The Cruelest Month: home

Monday, April 29, 2024

home

This year in particular, I can't wrap up poetry month without Mahmoud Darwish. At the beginning of the month, I think there was a part of me that hoped that by the time we got here, he might not feel quite so immediately and desperately relevant—but that's not where we are, and frankly it's not where we've been for all eighteen years that I've been posting poems (and longer). I could have done an entire month of Mahmoud Darwish at basically any point in those eighteen years, even if it feels more acute and immediate right now.

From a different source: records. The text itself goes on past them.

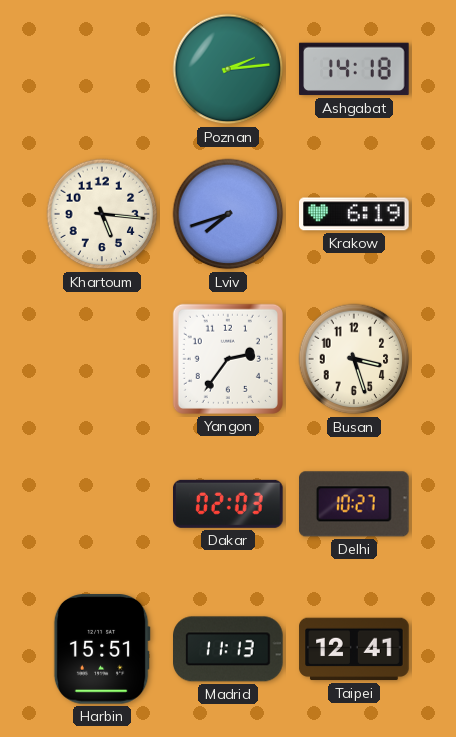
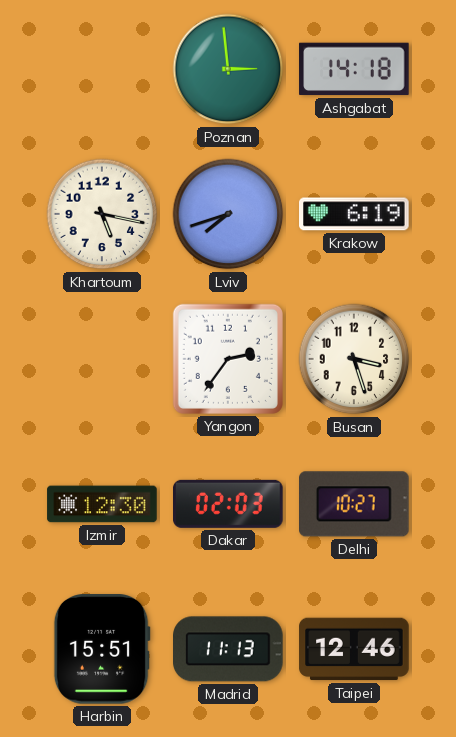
Poznan: 2:14 -> 2:59
Khartoum: 5:16 -> 5:17
Izmir: none -> 12:30
Taipei: 12:41 -> 12:46
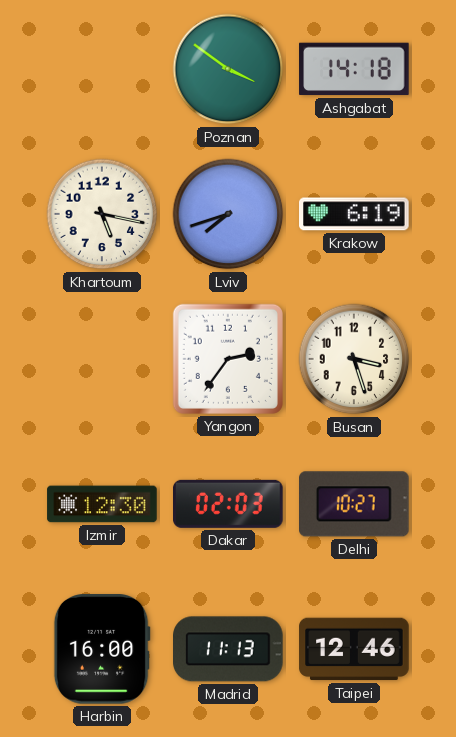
Poznan: 2:59 -> 3:51
Harbin: 15:51 -> 16:00
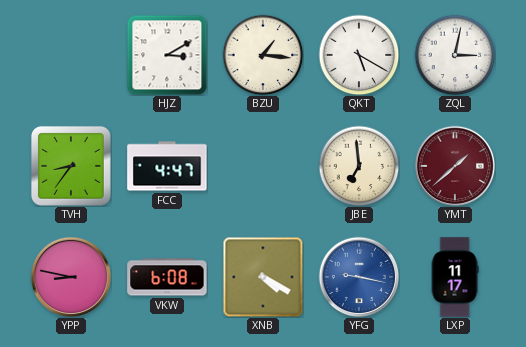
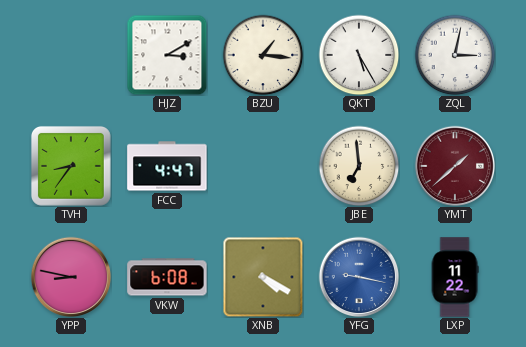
QKT: 5:20 -> 5:25
LXP: 11:17 -> 11:22
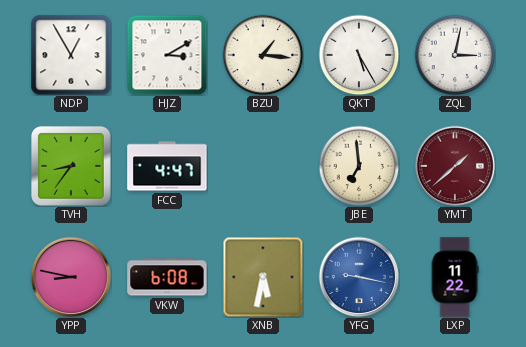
NDP: none -> 12:55
XNB: 4:20 -> 5:32
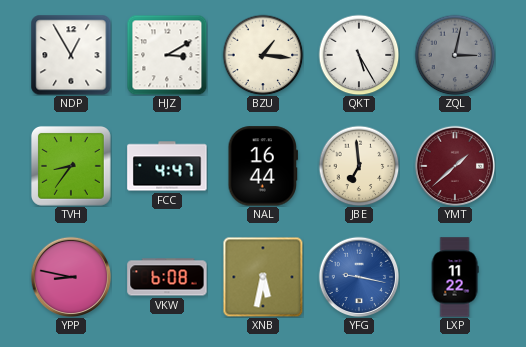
ZQL dial: white -> grey
NAL: none -> 16:44
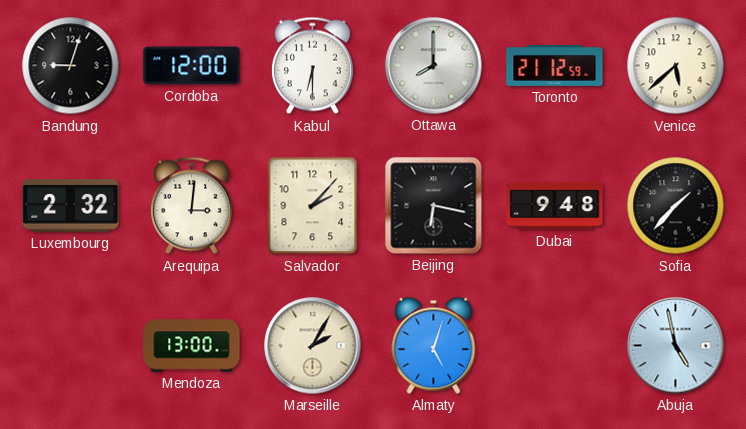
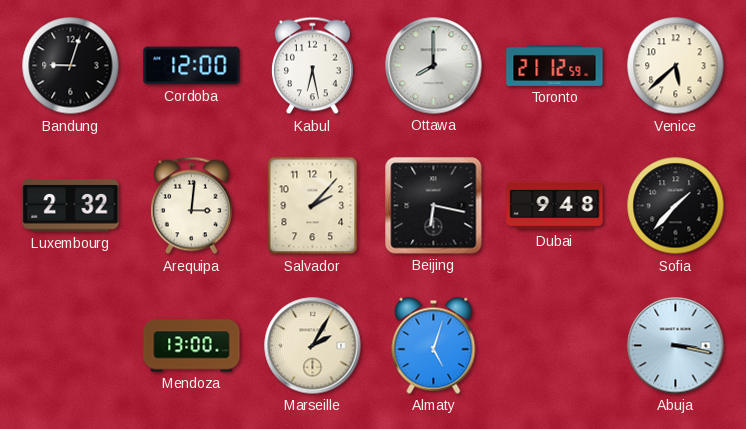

It was also a challenge to decide on a poem, but earlier in the month I committed to this one, and I stand by it—I love this one. That said, you should also (at the least) go read Think of Others and In Jerusalem.

I belong there. I have many memories. I was born as everyone is born.
I have a mother, a house with many windows, brothers, friends, and a prison cell
with a chilly window! I have a wave snatched by seagulls, a panorama of my own.
I have a saturated meadow. In the deep horizon of my word, I have a moon,
a bird’s sustenance, and an immortal olive tree.
I have lived on the land long before swords turned man into prey.
I belong there. When heaven mourns for her mother, I return heaven to her mother.
And I cry so that a returning cloud might carry my tears.
To break the rules, I have learned all the words needed for a trial by blood.
I have learned and dismantled all the words in order to draw from them a
single word: Home.

Mahmoud Darwish (1941-2008), "I Belong There," from Unfortunately, It Was Paradise, translated and edited by Munir Akash and Carolyn Forché with Sinan Antoon and Amira El-Zein (2003).